Disentangling neuroimmune landscapes during divergent peripheral activation states reveals distinct glial signatures

Lipopolysaccharide (LPS), a gram-negative bacterial cell-wall component, is a well-characterized immunostimulant acting via Toll-like receptor 4 (TLR4) and is widely used to model systemic inflammation–to–brain immune signaling. A single intraperitoneal high dose evokes a robust peripheral inflammatory state that is rapidly relayed to the central nervous system (CNS), resulting in profound neuroinflammation. By contrast, repeated low-dose LPS engages innate immune memory and has been associated with neuroprotective effects.
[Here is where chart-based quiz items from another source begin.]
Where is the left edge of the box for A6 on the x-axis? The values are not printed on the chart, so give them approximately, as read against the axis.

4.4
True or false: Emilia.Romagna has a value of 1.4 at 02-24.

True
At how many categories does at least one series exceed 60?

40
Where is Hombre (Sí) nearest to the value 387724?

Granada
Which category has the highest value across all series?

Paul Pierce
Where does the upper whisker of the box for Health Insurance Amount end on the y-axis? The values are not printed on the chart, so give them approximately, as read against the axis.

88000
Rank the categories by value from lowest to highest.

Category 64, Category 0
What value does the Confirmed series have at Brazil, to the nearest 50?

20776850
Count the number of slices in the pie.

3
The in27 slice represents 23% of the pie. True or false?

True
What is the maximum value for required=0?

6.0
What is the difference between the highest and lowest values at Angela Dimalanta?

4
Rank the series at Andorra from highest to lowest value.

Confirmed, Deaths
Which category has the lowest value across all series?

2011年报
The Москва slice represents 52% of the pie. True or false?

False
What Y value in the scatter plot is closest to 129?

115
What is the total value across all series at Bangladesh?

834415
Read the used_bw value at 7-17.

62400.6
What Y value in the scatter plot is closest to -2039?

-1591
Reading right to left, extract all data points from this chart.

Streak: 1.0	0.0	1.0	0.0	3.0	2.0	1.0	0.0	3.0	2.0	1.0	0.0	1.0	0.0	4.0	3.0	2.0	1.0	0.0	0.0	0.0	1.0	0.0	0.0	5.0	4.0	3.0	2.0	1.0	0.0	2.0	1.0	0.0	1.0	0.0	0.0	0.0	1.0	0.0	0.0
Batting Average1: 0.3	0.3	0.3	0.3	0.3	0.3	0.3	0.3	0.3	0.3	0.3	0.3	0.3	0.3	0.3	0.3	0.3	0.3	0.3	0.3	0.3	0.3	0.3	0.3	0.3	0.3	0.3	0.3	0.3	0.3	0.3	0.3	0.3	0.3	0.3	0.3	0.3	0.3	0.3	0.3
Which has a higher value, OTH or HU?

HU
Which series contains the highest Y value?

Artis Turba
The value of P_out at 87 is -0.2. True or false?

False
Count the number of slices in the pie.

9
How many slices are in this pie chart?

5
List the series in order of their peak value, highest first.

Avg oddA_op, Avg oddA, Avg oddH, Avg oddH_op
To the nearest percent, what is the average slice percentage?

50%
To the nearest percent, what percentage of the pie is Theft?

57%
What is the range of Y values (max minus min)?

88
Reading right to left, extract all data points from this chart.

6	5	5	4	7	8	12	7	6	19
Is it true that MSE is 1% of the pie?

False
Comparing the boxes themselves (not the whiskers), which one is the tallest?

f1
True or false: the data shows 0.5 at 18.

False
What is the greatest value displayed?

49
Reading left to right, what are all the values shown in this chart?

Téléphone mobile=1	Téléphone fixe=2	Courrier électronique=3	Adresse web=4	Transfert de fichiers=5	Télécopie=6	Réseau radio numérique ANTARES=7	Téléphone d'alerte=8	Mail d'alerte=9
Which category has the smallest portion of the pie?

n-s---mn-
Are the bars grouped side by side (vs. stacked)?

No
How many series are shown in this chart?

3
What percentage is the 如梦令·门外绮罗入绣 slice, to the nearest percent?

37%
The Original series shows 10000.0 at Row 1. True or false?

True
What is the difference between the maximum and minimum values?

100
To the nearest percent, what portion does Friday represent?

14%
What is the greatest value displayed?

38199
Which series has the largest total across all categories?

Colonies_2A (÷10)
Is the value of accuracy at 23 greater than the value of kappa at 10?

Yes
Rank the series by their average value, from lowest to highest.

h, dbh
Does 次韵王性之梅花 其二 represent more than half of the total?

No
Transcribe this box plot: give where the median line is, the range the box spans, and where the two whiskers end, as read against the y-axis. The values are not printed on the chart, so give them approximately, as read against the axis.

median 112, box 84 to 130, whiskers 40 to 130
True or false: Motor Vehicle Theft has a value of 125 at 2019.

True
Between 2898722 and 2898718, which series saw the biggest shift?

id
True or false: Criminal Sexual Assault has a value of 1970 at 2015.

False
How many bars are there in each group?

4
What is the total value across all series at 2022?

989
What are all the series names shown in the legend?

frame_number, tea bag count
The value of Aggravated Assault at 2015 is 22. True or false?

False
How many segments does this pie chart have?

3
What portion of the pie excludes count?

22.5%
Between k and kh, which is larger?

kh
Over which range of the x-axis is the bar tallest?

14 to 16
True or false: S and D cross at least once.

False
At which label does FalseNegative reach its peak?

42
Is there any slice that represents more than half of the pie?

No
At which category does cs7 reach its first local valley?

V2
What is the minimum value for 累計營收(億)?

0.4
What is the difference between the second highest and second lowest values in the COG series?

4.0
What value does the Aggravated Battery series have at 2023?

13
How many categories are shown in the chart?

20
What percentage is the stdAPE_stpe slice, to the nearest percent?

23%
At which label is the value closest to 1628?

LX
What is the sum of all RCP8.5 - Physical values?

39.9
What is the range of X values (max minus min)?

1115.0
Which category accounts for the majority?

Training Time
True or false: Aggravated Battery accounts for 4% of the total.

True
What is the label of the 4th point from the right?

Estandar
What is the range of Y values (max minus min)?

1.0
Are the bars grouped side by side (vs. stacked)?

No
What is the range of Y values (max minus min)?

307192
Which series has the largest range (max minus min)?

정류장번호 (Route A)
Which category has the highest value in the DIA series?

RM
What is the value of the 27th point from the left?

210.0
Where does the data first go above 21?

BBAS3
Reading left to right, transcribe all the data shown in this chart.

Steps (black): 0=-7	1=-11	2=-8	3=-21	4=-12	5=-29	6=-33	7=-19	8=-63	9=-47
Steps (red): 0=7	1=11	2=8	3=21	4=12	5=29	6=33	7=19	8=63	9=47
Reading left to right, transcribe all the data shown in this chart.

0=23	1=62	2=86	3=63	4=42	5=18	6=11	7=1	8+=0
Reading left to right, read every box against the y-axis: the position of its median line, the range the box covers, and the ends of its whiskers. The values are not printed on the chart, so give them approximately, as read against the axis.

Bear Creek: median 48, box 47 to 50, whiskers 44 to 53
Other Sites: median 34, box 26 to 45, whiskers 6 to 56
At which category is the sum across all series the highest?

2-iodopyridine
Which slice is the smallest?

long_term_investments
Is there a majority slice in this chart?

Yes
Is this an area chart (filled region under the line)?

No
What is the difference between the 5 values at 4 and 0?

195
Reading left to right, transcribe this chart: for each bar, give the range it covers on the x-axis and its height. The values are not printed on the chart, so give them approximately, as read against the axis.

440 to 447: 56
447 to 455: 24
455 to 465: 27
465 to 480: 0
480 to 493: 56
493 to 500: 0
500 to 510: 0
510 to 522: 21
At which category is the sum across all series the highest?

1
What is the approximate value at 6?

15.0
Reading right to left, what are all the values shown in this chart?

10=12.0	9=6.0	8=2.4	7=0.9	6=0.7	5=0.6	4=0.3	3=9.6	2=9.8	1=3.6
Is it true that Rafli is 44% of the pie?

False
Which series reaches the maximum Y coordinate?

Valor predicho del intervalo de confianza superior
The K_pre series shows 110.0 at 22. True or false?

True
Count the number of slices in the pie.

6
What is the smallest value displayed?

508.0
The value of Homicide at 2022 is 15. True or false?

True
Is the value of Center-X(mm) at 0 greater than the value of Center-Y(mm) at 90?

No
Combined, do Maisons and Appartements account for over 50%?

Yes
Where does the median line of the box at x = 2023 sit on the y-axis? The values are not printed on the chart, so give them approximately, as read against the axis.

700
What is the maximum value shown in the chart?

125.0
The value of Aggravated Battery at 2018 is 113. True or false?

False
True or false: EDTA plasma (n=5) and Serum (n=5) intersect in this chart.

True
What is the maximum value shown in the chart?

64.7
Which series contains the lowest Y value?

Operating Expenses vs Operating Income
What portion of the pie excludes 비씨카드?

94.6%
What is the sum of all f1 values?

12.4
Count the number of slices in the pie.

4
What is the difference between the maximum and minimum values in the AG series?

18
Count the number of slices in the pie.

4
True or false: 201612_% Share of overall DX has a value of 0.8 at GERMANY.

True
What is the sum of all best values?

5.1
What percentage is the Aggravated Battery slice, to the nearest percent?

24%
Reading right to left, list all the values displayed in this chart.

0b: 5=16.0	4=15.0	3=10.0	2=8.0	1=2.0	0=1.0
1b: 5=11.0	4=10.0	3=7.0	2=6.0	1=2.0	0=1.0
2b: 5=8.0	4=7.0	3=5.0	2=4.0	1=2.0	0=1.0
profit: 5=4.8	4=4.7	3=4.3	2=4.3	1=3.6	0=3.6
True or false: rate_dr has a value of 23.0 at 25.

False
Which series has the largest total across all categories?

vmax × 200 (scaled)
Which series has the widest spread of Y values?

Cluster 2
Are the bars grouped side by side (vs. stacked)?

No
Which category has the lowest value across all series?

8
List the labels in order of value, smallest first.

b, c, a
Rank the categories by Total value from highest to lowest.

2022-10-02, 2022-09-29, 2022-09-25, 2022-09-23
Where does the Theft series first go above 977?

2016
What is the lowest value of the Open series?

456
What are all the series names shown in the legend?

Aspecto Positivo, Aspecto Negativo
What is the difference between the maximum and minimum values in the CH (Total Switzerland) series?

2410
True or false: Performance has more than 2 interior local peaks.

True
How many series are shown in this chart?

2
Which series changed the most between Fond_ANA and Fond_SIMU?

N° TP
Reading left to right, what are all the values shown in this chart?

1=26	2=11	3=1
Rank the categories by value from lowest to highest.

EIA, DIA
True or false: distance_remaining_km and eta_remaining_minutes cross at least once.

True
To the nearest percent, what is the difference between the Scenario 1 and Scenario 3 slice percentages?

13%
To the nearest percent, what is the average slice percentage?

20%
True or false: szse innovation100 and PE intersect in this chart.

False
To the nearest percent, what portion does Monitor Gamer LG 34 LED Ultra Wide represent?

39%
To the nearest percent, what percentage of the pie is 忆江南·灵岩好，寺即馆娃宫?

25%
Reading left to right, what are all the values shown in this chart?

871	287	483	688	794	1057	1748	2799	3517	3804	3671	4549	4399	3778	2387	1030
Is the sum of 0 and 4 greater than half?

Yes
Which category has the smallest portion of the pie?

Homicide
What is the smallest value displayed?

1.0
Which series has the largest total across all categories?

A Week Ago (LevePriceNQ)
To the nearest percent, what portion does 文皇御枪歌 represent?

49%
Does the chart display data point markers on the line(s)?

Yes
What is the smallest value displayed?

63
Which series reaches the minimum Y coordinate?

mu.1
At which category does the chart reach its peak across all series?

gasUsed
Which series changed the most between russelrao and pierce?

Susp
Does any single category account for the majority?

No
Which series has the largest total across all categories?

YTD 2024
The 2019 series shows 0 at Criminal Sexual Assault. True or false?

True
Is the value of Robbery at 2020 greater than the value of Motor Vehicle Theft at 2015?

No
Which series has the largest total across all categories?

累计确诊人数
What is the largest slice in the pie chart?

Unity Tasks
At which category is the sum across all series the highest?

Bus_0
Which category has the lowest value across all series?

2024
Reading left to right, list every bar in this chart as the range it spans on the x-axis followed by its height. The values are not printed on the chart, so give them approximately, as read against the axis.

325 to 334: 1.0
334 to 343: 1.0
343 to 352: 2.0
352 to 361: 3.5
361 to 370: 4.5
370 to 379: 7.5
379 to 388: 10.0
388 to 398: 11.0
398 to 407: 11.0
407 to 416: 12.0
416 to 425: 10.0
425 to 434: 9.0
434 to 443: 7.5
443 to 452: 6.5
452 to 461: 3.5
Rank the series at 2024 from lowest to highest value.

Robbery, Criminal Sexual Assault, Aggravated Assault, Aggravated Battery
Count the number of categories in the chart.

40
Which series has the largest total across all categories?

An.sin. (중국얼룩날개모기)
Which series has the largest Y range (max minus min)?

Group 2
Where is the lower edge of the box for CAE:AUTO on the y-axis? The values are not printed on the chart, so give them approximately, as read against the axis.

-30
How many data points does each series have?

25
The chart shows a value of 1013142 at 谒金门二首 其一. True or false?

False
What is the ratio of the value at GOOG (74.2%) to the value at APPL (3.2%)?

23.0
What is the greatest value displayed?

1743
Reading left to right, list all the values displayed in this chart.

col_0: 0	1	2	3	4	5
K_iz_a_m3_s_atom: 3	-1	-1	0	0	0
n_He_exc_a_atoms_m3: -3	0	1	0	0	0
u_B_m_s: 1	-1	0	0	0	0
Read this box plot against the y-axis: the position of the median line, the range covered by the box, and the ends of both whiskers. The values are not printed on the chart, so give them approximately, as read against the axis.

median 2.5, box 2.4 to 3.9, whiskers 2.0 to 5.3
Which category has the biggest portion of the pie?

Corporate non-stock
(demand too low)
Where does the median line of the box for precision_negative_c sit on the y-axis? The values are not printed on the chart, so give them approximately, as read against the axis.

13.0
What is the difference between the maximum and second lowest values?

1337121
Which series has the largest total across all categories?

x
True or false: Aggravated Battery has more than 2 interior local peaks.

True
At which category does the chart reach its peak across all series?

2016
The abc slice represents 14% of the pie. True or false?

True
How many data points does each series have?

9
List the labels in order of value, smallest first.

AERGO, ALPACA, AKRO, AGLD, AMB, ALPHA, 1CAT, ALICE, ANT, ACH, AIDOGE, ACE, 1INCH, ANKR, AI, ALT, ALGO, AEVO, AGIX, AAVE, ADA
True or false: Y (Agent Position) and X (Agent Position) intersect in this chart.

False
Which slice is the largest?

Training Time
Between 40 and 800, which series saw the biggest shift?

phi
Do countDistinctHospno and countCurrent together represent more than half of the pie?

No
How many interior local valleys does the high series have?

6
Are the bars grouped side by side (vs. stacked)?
Here we sought to comprehensively characterize the CNS-specific effects of the repeated LPS regimen in contrast to the effects of a neurotoxic single high-dose LPS. High-dose LPS induced robust forebrain inflammatory cytokine expression, disrupted homeostatic microglial and astrocytic marker programs, and produced transcriptomic signatures enriched for NF-κB signaling and apoptosis. In striking contrast, repeated low-dose LPS preserved homeostatic glial marker expression while increasing IBA1/F4/80-positive microglial signal across forebrain regions without a parallel increase in inflammatory cytokine transcripts. Whole-forebrain RNA-seq demonstrated selective enrichment of phagocytosis-related pathways under the repeated regimen, distinguishing it from the high-dose condition. Flow cytometry revealed an expansion of CD45high CD11b+ myeloid cells expressing the phagocytic marker CD206 following repeated low-dose LPS. Cell-type–resolved transcriptional profiling showed that this CD45high CD11b+ subset preferentially upregulated phagocytic programs while lacking prominent pro-inflammatory and apoptotic pathway activation under the repeated low-dose regimen. In parallel, astrocytes maintained homeostatic gene expression without enrichment of neurotoxic inflammatory signatures. Together, these findings delineate how distinct systemic LPS dosing paradigms differentially shape glial transcriptional and phenotypic responses in the CNS.